_What this task involves_.
Reproduce the data below, changing every "category" to "segment" and leaving all other text unchanged. Omit the pictures from your output.

§ §

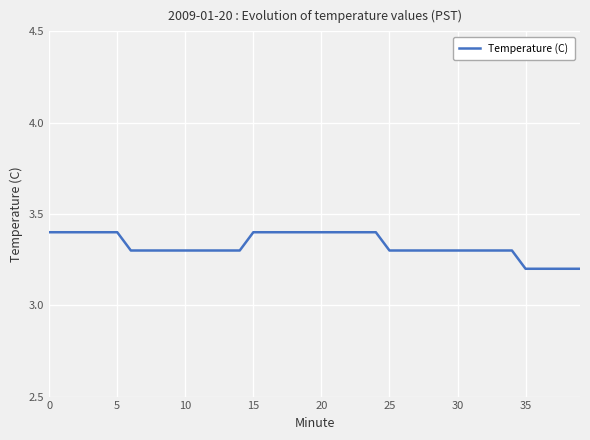

Is this an area chart (filled region under the line)?

No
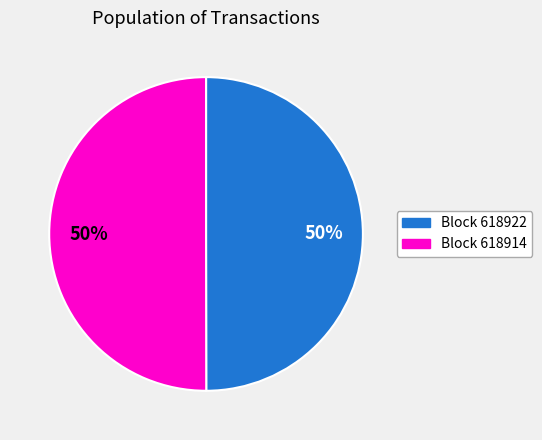

Which category has the biggest portion of the pie?

618914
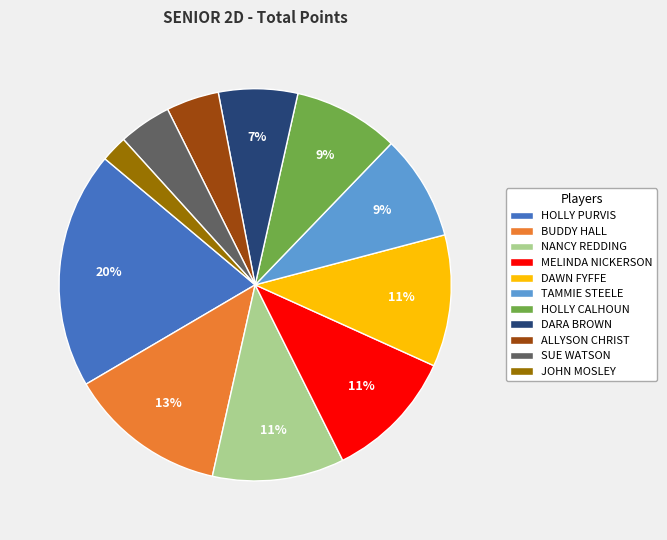

Which category has the biggest portion of the pie?

HOLLY PURVIS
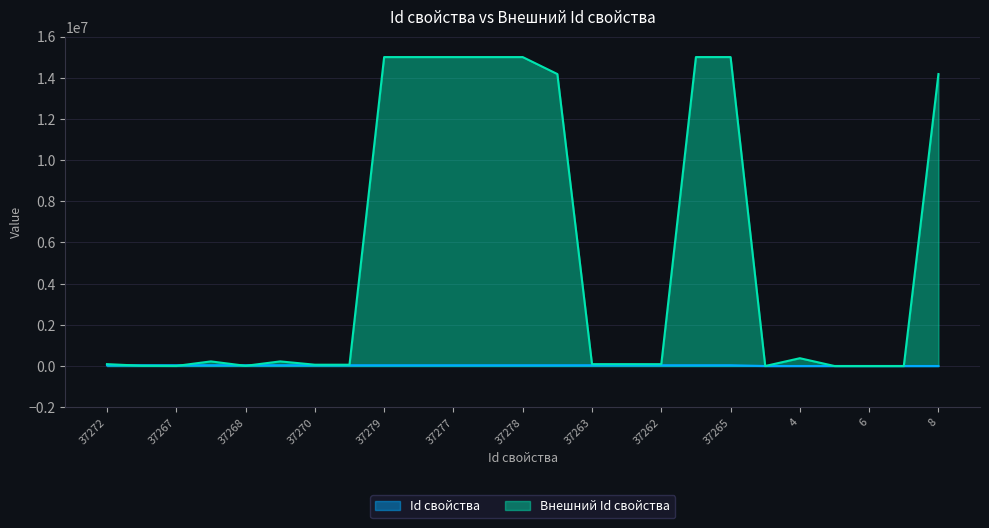

What is the total value across all series at 7?

7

§ §

_Response_.
Is this an area chart (filled region under the line)?

No

Which segment has the biggest portion of the pie?

618914

Which segment has the biggest portion of the pie?

HOLLY PURVIS

What is the total value across all series at 7?

7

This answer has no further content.